··· Exercise text

401 Mass. 95

Commonwealth vs. Ronald Ian Segal.

Essex.

September 11, 1987.

November 9, 1987.

Present: Hennessey, C.J., Wilkins, Liacos, Abrams, & Lynch, JJ.

Michael F. Natola (Ronald Ian Segal with him) for the defendant.

Annette C. Benedetto, Assistant Attorney General, for the Commonwealth, submitted a brief.

Wilkins, J.

We reverse the judgment of summary contempt entered against an attorney in the course of the trial of his client for assault and battery in a six-person jury session of the Haverhill District Court. We see no evidence of contempt of court on the record before us. In any event, a judgment of summary contempt was not warranted under Mass. R. Crim. P. 43, 378 Mass. 919 (1979). Even if it had been warranted, the judge did not follow certain requirements of rule 43 concerning summary contempt.

The Commonwealth proceeded at trial with the alleged victim unavailable. It was important, although not indispensible, to the Commonwealth’s proof to introduce in evidence certain statements in a hospital record attributed to the alleged victim *96concerning the source of her injuries. The following occurred at a bench conference when the Commonwealth offered the hospital record:

Defense counsel: “I object to them, Your Honor, for several reasons. Number one, I’ve never seen them before today.”
The judge: “(Inaudible).”
Defense counsel: “I didn’t know they existed, Your Honor. I had discovery from the Commonwealth.”
The judge: “You knew she went to Bon Secours Hospital. ”
Defense counsel: “Your Honor, I took for granted I was on full discovery. That’s not the — that’s not my main reason here. Number Two, the Keeper of the Records is not here to testify that indeed, she is the Keeper of the Records.”
The judge: “All right, your objection is overruled. I’m not hearing from you any further.”
Defense counsel: “Your Honor, I have —”
The judge: “No. Mr. Segal, I’m not hearing from you any further.”
Defense counsel: “I object to —”
The judge: “Mr. Segal, do you want to be locked up? Do you want to be? Mr. Ryan [court officer] — do you want to be locked up, or are you going to take the Court’s ruling?”

······

### What is needed
Reproduce the full court opinion word for word. Rely only on the court opinion, not on anything outside it.

··· Record excerpts

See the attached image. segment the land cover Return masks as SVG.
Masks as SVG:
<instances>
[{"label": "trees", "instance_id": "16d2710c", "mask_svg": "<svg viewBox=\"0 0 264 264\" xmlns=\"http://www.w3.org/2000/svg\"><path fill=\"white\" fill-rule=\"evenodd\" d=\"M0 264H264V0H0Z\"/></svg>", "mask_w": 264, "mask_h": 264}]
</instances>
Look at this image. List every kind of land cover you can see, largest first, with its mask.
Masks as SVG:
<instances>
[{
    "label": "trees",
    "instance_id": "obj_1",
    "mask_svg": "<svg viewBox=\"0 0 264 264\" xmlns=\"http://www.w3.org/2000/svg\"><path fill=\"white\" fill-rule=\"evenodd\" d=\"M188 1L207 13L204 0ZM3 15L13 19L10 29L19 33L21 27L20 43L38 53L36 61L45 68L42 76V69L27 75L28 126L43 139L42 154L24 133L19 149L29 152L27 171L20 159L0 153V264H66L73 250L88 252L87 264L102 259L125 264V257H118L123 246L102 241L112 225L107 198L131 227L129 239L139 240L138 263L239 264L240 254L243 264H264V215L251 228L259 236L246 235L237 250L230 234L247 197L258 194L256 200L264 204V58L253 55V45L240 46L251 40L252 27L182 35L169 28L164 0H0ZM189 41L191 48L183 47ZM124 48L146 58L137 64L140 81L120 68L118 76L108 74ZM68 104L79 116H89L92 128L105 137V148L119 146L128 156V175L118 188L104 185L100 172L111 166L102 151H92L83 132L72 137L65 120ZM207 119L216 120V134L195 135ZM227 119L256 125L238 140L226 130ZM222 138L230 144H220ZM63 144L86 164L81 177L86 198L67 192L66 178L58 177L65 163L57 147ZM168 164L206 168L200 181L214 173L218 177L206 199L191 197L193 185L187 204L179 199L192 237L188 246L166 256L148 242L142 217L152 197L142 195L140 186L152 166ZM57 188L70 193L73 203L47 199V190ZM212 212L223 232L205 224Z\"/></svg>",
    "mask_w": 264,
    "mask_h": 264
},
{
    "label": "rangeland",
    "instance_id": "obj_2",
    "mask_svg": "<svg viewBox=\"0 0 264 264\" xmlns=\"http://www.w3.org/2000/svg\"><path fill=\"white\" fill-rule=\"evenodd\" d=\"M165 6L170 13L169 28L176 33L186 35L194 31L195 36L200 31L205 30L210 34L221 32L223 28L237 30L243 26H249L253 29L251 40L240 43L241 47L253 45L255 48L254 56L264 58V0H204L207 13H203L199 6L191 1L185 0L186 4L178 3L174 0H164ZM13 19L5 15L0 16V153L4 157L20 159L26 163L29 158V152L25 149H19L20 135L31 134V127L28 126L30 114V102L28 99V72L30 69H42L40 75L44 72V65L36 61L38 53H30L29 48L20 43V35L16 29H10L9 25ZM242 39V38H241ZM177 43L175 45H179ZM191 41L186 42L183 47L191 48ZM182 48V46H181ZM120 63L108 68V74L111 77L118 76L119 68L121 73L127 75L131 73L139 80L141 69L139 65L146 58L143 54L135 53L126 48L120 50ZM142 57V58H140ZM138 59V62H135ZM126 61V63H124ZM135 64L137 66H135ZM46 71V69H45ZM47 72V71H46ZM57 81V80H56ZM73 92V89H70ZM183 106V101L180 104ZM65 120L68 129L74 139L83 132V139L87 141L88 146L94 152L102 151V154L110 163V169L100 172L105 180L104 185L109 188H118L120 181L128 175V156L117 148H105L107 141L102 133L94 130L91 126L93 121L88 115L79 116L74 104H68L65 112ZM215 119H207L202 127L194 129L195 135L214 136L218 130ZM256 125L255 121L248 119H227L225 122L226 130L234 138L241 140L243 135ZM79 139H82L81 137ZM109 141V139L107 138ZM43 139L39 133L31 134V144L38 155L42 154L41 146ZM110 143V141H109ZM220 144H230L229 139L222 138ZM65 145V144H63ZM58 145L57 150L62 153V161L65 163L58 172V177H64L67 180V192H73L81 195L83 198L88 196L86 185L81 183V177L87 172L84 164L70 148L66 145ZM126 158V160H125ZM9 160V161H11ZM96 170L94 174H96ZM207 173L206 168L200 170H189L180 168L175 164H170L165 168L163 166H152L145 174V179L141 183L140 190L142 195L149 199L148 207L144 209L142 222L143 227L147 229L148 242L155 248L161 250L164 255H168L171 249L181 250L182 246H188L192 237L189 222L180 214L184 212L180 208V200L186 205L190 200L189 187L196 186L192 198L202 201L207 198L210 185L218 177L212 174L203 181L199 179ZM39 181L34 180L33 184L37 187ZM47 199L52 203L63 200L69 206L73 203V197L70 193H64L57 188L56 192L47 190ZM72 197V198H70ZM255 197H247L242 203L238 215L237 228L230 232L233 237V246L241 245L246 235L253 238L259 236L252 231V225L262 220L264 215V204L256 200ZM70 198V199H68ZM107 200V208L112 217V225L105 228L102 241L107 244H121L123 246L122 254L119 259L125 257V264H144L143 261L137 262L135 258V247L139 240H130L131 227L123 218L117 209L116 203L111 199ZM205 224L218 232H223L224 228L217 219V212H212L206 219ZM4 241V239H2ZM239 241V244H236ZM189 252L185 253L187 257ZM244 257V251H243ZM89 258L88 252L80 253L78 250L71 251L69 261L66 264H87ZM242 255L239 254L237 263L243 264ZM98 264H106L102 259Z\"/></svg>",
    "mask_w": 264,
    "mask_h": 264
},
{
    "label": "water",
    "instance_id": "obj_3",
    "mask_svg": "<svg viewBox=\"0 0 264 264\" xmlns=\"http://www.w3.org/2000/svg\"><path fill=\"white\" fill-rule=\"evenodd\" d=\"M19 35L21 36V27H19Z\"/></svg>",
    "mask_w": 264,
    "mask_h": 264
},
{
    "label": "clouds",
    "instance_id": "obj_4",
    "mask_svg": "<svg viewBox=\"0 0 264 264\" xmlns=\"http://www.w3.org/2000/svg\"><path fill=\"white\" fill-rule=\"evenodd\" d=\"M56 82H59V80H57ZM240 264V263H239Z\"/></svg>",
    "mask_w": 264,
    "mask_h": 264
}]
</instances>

······

### Written response
401 Mass. 95

Commonwealth vs. Ronald Ian Segal.

Essex.

September 11, 1987.

November 9, 1987.

Present: Hennessey, C.J., Wilkins, Liacos, Abrams, & Lynch, JJ.

Michael F. Natola (Ronald Ian Segal with him) for the defendant.

Annette C. Benedetto, Assistant Attorney General, for the Commonwealth, submitted a brief.

Wilkins, J.

We reverse the judgment of summary contempt entered against an attorney in the course of the trial of his client for assault and battery in a six-person jury session of the Haverhill District Court. We see no evidence of contempt of court on the record before us. In any event, a judgment of summary contempt was not warranted under Mass. R. Crim. P. 43, 378 Mass. 919 (1979). Even if it had been warranted, the judge did not follow certain requirements of rule 43 concerning summary contempt.

The Commonwealth proceeded at trial with the alleged victim unavailable. It was important, although not indispensible, to the Commonwealth’s proof to introduce in evidence certain statements in a hospital record attributed to the alleged victim *96concerning the source of her injuries. The following occurred at a bench conference when the Commonwealth offered the hospital record:

Defense counsel: “I object to them, Your Honor, for several reasons. Number one, I’ve never seen them before today.”
The judge: “(Inaudible).”
Defense counsel: “I didn’t know they existed, Your Honor. I had discovery from the Commonwealth.”
The judge: “You knew she went to Bon Secours Hospital. ”
Defense counsel: “Your Honor, I took for granted I was on full discovery. That’s not the — that’s not my main reason here. Number Two, the Keeper of the Records is not here to testify that indeed, she is the Keeper of the Records.”
The judge: “All right, your objection is overruled. I’m not hearing from you any further.”
Defense counsel: “Your Honor, I have —”
The judge: “No. Mr. Segal, I’m not hearing from you any further.”
Defense counsel: “I object to —”
The judge: “Mr. Segal, do you want to be locked up? Do you want to be? Mr. Ryan [court officer] — do you want to be locked up, or are you going to take the Court’s ruling?”